If you aren’t exhausted yet, the next and final stop should be at the Vidhan Soudha, which is the state legislature in Bengaluru city and an imposing building made in Indo-Saracenic and Dravidian style. The magnum structure overlooks the Karnataka High Court, another architecturally splendid building.

Meleah Moore / | © Culture Trip


Evenings are a great time to catch theatre performances, attend music concerts or watch musicians perform live in restaurants and pubs. With a little bit planning ahead, you could book tickets to a performance at the prestigious Ranga Shankara. Bangalore’s comedy scene is pretty strong too and happens often. A good place to check events online are Book My Show or Events High.


If you’re not exhausted just yet and would like to stay out for dinner rather than ordering room service, then there are amazing options in Indiranagar. You can try North Indian food at Delhi Highway, Chianti for good Italian food or Phobidden Fruit for some Vietnamese cuisine.

Day 2


Bull Temple

The holy place is dedicated to a bull called Nandi who is believed to be God Shiva’s carrier.
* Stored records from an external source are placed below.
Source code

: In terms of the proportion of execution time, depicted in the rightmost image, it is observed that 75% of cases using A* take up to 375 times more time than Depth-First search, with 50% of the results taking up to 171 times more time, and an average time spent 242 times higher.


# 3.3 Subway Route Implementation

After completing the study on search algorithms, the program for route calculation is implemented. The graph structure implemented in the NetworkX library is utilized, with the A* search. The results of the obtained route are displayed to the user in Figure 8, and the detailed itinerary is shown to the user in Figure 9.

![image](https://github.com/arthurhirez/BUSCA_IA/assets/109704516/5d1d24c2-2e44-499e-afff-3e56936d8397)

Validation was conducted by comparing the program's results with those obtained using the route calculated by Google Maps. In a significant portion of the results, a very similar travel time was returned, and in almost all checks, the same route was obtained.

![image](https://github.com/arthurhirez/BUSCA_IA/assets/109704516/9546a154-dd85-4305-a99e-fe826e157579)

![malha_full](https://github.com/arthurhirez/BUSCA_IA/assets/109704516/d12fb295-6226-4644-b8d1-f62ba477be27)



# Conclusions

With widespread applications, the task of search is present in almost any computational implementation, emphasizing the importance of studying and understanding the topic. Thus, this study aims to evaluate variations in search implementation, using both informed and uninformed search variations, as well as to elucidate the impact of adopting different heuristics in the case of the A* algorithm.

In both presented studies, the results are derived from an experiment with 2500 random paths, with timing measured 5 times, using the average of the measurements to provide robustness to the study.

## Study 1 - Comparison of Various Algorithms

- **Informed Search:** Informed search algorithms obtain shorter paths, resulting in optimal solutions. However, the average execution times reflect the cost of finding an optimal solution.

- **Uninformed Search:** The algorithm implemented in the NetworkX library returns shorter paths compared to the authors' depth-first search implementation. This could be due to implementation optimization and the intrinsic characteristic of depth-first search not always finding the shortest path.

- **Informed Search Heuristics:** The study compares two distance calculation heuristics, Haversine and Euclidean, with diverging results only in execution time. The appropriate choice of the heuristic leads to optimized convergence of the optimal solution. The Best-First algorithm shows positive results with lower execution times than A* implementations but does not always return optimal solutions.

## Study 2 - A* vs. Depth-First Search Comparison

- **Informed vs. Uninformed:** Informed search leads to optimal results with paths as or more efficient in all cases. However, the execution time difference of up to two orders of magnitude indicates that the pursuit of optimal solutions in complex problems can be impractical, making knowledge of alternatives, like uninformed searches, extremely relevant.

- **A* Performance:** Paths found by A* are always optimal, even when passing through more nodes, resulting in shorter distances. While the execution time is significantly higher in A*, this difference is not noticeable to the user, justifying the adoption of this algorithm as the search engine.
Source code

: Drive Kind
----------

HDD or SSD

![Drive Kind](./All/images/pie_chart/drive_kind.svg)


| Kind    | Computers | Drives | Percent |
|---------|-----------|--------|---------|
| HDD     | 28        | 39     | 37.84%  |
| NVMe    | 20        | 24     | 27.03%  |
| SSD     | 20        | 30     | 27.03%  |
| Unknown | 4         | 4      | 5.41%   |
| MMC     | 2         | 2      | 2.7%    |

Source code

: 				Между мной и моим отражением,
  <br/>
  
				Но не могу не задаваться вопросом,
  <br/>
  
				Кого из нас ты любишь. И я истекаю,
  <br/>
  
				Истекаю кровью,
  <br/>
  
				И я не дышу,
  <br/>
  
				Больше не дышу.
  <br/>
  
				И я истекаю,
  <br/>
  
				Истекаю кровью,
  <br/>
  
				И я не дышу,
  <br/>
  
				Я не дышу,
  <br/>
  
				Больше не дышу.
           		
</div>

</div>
The beautiful 16th-century temple offers fascinating views of rituals and ceremonies being performed. Worshippers bathe the statue of Nandi with milk and apply butter to pay respect. There are young musicians who perform traditional South Indian holy music at the temple too.

Cooke Town

Your next hop should be in the north-east of Bangalore, to Cooke Town. One of the oldest neighbourhoods in Bangalore city and one of the best culturally rich places to visit. Cooke Town lies in the Bangalore Cantonment area where lots of old colonial buildings still survive in good condition. The place looks quite different from the rest of Bangalore with small lanes, pop-up street fairs and a general laidback vibe.

Cooke Town is also one of the best places to eat all kinds of cuisines in Bangalore. There are great Lebanese, Vietnamese, Chinese, Syrian and French restaurants. One of the best places to have lunch would be at Chilli Chic. This place is not a typical restaurant and is run by a couple who decorate and design restaurant interiors for a living. With prior notice, you will be welcomed with food for a secret session on the terrace of their establishment.


Pottery Town

Close to Cooke Town is another fascinating, old part of Bangalore called Pottery Town where a small community of potters and clay makers run shops. Narrow, crowded lanes are fringed with old homes and shops that make and sell clay idols and all kinds of items.


If you have any energy left, you could head to Chickpet. One of the oldest shopping locations in Bangalore, the place is crowded and a bit chaotic but that’s where you see how Bangalore really functions. There is a colourful flower market that makes for great photographs. There are handloom and fabric stores and the best saree shops that Bangalore has.

Soumojit Das / | © Culture Trip


The evening could be spent unwinding at a restopub in Koramangala. Fenny’s Lounge and Kitchen is a great place to have some drinks along with delicious seafood. Sotally Tober is a good place if you like to dance after a few shots.


If you’re into or would like to try some good Malaysian and Thai food, then Nasi And Mee is a brilliant place to eat at. What’s In A Name offers good European and Asian food, along with drinks and live performances.